### Aim
Reproduce the records word for word, everything from the start of the records down to the line containing "Based at (180, 365): Based -> Insert", with both ends included.

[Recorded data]

## START

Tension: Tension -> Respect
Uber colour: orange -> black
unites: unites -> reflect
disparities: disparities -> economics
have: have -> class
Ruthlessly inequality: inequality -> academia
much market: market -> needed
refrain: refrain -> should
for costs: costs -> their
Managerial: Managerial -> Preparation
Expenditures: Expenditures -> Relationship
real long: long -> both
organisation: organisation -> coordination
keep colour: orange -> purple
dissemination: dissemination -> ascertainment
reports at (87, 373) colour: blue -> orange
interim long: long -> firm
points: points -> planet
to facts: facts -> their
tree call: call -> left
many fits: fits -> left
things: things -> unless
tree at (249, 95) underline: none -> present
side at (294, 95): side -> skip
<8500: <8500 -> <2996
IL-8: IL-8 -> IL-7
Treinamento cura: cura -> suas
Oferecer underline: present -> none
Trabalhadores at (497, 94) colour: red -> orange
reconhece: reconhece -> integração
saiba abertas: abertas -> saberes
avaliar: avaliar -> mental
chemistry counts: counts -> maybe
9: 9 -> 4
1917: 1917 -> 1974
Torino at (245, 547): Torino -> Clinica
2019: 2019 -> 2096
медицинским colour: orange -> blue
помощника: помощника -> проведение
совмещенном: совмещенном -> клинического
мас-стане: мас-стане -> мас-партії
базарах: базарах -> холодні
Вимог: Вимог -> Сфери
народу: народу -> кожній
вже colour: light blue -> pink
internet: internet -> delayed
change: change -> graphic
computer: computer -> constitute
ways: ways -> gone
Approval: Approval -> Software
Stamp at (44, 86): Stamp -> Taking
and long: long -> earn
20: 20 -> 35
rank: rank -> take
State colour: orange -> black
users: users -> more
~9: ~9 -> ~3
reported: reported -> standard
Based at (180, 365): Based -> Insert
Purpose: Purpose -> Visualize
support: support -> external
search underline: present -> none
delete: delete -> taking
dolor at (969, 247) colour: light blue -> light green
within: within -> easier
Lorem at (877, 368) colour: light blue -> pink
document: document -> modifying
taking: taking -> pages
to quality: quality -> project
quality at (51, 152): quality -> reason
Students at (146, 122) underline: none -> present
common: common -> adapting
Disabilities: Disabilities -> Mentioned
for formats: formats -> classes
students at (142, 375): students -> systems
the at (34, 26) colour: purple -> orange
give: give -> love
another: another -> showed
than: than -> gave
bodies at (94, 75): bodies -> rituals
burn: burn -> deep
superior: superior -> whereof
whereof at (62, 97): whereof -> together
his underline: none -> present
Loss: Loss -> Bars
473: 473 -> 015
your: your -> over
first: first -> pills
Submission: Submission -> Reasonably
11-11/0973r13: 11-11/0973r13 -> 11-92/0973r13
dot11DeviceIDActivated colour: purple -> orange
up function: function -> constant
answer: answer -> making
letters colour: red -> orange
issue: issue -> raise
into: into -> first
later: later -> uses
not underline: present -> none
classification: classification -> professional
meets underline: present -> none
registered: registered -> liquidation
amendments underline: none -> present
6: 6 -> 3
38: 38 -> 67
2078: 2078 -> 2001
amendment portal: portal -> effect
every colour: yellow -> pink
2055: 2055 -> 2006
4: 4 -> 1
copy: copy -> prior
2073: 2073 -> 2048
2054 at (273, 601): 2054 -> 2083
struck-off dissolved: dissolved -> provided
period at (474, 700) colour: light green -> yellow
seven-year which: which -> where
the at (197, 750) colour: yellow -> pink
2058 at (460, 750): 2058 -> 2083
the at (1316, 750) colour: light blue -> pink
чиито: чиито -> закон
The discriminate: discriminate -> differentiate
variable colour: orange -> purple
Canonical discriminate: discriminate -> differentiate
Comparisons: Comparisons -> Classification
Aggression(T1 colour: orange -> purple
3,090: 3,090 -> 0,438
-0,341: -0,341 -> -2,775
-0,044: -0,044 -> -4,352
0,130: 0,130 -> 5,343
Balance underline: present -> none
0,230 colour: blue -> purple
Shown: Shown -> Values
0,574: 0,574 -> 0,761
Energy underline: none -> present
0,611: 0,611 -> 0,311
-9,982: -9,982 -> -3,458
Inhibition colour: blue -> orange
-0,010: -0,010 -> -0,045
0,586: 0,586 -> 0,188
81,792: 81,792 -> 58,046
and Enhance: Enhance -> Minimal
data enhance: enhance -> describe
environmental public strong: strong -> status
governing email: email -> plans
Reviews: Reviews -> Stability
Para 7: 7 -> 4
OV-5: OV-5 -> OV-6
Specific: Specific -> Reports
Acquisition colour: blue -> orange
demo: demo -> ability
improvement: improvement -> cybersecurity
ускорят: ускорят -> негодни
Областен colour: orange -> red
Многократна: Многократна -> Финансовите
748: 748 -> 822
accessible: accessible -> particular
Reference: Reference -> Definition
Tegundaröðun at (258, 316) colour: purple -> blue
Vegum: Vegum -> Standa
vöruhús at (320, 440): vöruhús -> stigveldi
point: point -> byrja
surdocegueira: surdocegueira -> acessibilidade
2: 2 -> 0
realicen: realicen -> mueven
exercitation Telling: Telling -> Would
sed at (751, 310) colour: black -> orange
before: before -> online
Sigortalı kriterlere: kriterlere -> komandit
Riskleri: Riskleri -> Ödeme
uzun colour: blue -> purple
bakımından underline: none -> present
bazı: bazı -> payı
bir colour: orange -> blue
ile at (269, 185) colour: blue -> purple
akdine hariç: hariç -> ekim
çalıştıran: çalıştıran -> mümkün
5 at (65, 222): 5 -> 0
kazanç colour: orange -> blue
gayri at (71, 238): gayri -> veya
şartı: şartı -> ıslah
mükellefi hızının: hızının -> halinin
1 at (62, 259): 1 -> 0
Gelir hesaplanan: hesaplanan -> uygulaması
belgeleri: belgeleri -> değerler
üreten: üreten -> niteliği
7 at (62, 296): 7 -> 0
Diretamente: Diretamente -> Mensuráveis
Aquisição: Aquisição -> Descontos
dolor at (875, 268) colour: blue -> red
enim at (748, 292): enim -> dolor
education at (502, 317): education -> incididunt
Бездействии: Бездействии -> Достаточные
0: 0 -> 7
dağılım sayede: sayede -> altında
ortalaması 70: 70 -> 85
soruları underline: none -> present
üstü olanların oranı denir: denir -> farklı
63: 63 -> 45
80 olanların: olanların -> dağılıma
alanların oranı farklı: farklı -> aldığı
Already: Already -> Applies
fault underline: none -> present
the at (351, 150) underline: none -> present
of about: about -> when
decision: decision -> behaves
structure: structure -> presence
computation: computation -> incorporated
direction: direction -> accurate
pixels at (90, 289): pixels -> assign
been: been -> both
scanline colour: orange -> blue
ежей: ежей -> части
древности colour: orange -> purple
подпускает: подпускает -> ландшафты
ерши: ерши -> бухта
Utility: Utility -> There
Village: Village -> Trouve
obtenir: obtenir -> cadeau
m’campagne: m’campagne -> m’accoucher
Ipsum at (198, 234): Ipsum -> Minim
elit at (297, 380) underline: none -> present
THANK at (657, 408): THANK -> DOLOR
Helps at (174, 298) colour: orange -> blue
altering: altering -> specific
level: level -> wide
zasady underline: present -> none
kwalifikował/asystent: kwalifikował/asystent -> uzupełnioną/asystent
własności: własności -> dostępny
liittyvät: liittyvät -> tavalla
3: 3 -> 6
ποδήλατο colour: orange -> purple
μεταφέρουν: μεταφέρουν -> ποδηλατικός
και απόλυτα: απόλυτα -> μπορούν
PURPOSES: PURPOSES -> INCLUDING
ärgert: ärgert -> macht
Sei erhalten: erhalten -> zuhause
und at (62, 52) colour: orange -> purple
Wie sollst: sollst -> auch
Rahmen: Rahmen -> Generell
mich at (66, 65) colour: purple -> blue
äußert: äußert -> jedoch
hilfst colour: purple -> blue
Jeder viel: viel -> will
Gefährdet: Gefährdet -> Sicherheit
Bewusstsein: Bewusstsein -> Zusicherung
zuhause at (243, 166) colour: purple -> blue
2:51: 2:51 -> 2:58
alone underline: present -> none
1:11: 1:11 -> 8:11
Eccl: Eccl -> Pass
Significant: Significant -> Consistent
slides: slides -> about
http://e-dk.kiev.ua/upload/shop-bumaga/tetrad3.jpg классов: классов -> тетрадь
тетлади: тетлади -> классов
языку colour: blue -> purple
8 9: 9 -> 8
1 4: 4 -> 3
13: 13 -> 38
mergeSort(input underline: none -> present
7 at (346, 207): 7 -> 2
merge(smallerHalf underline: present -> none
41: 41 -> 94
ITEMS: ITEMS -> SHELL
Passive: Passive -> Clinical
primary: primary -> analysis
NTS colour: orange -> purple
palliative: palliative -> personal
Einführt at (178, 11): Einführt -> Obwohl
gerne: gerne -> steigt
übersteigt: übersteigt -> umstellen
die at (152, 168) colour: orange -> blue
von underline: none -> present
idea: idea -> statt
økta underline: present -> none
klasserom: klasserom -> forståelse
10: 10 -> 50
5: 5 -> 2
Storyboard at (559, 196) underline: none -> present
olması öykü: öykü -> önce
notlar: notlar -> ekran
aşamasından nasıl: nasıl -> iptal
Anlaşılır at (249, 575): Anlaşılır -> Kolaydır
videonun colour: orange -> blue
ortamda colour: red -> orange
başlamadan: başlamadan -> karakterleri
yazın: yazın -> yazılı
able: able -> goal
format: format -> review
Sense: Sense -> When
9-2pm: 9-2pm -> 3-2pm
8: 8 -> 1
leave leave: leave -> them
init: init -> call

## END

### Reply to the task
Tension: Tension -> Respect
Uber colour: orange -> black
unites: unites -> reflect
disparities: disparities -> economics
have: have -> class
Ruthlessly inequality: inequality -> academia
much market: market -> needed
refrain: refrain -> should
for costs: costs -> their
Managerial: Managerial -> Preparation
Expenditures: Expenditures -> Relationship
real long: long -> both
organisation: organisation -> coordination
keep colour: orange -> purple
dissemination: dissemination -> ascertainment
reports at (87, 373) colour: blue -> orange
interim long: long -> firm
points: points -> planet
to facts: facts -> their
tree call: call -> left
many fits: fits -> left
things: things -> unless
tree at (249, 95) underline: none -> present
side at (294, 95): side -> skip
<8500: <8500 -> <2996
IL-8: IL-8 -> IL-7
Treinamento cura: cura -> suas
Oferecer underline: present -> none
Trabalhadores at (497, 94) colour: red -> orange
reconhece: reconhece -> integração
saiba abertas: abertas -> saberes
avaliar: avaliar -> mental
chemistry counts: counts -> maybe
9: 9 -> 4
1917: 1917 -> 1974
Torino at (245, 547): Torino -> Clinica
2019: 2019 -> 2096
медицинским colour: orange -> blue
помощника: помощника -> проведение
совмещенном: совмещенном -> клинического
мас-стане: мас-стане -> мас-партії
базарах: базарах -> холодні
Вимог: Вимог -> Сфери
народу: народу -> кожній
вже colour: light blue -> pink
internet: internet -> delayed
change: change -> graphic
computer: computer -> constitute
ways: ways -> gone
Approval: Approval -> Software
Stamp at (44, 86): Stamp -> Taking
and long: long -> earn
20: 20 -> 35
rank: rank -> take
State colour: orange -> black
users: users -> more
~9: ~9 -> ~3
reported: reported -> standard
Based at (180, 365): Based -> Insert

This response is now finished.